さて、この作品のツールは「Live Maker」ですが、ツール自体が進化しているのか(以前は開始時に開発者?のロゴが表示されていたが、この作品では表示されなかった)、プレイ感覚はかなり快適。もしかしたら、今後Live Makerは、ノベルゲーム開発ツールとして1つの派閥を築くかも知れませんね。

物語は、主人公が事故で失った記憶をメインテーマに進みます。そして、主人公が失った記憶、隠された真実。これがなかなか驚くような内容で、かつシナリオ内で謎が少しずつ明らかになるバランスが大変良いのです。つまり、「プレイヤーが『これはもしや?』と真実に気付く度合いと、シナリオ内で主人公が少しずつ真実に到達する度合いが、シンクロしている」のです。これは特筆すべき点です。これが全然シンクロしていないと、「プレイヤーは訳が分からないのに、登場人物が勝手に謎を解いている」、又は「プレイヤーはとっくに謎に気付いているのに、登場人物がいつまでもお芝居を続けている」事になり、どちらも寒々しいだけ。このシンクロ感覚、バランス感覚はお見事です。

で、シナリオ。メインヒロインは瑞希でしょうね。瑞希シナリオは良くできています。美由シナリオは、お気軽な恋愛シナリオ。恋愛に至る描写が弱いですが、こういうシナリオも良いでしょう。ただ、沙羅シナリオがちょっと蛇足っぽいというか……。瑞希シナリオで明らかになる事実で、沙羅シナリオも進む事になるんですが、瑞希シナリオのプロットでもう1本話を作ろうと、ちょっと欲張ってしまった感がありますね。「夢」などで伏線も細やかに張っていた瑞希シナリオに対し、沙羅シナリオは若干唐突に感じました。

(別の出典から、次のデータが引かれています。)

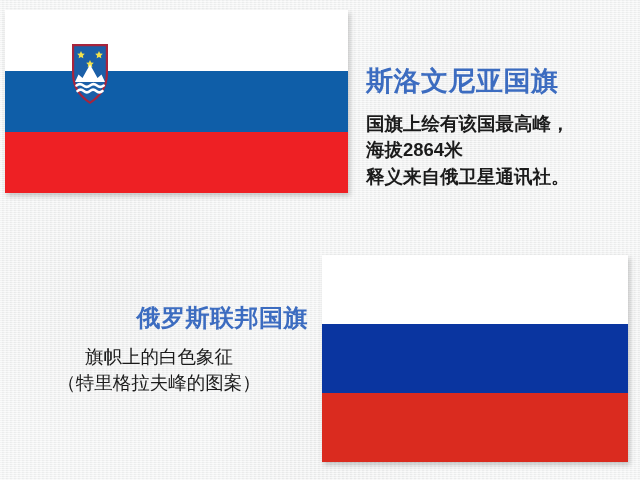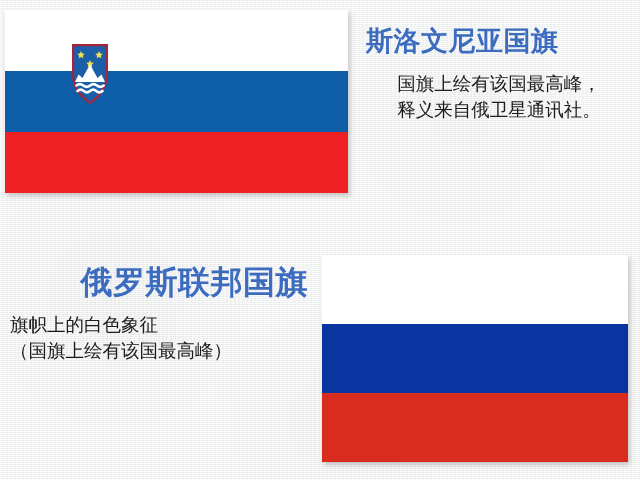--- a/index.html
+++ b/index.html
@@ -70,6 +70,7 @@
     letter-spacing: 0.5px;
     white-space: nowrap;
     line-height: 1;
+    margin-top: 40px;
   }
   .body-line {
     white-space: nowrap;

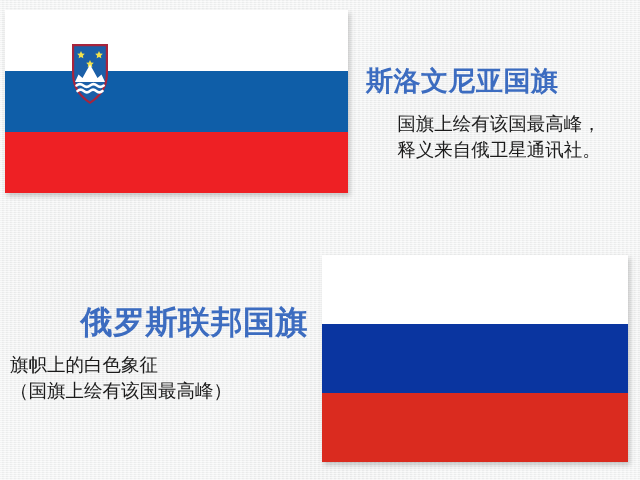--- a/index.html
+++ b/index.html
@@ -90,7 +90,8 @@
   #slovenia-body {
     font-size: 18.5px;
     color: #1b1b1b;
-    text-align: center;
+    text-align: left;
+    font-weight: bold;
   }
 
   #russia-text {

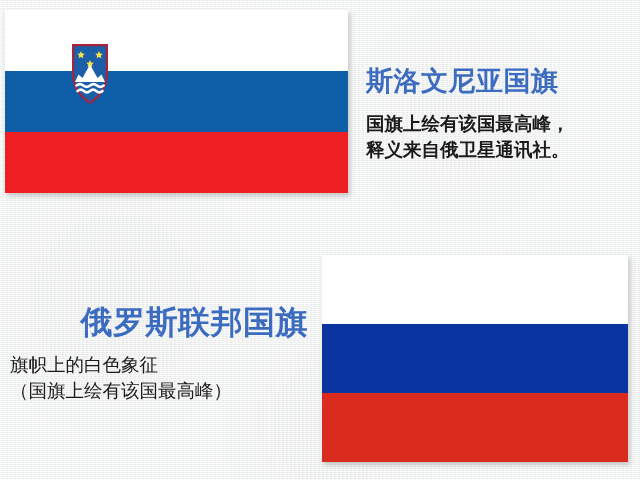--- a/index.html
+++ b/index.html
@@ -149,6 +149,7 @@
   <div class="title" id="slovenia-title" style="color: rgb(60, 108, 192);">斯洛文尼亚国旗</div>
   <div id="slovenia-body" style="color: rgb(27, 27, 27);">
     <div class="body-line">国旗上绘有该国最高峰，</div>
+    <div class="body-line">海拔2864米</div>
     <div class="body-line">释义来自俄卫星通讯社。</div>
   </div>
 </div>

あと、難易度は高め。この辺は、ヒントか何か欲しかった気がしますね。冒頭の「テキストゆっくり表示&泣き声攻撃」がなければ、ここら辺の印象も変わったかも知れませんが、学園恋愛ノベルですから、難易度はもうちょっと甘い方が印象は良いように感じます。

グラフィックスは、立ち絵、1枚絵とも非常に綺麗で上手いです。また、エンディングでは歌が流れ、その歌もエンディングで違うという念の入れよう。音楽はおなじみの物が多いです。MIDIとMP3がごっちゃになっているのはちょっと気になりました。

私のレビュースタイルの問題から、辛い事ばかり書いてしまいましたが(汗)、始まり方こそ「お約束」とはいえ、お約束だけではない意外な展開を見せてくれて、お約束満載の展開も味わえる、学園恋愛ノベルとしてはかなりの秀作です。難易度は高めです。ノーマルエンドで投げず、是非グッドエンドを、特に瑞希のグッドエンドを味わってみてください。巧妙に仕組まれた伏線に感心させられるはずです。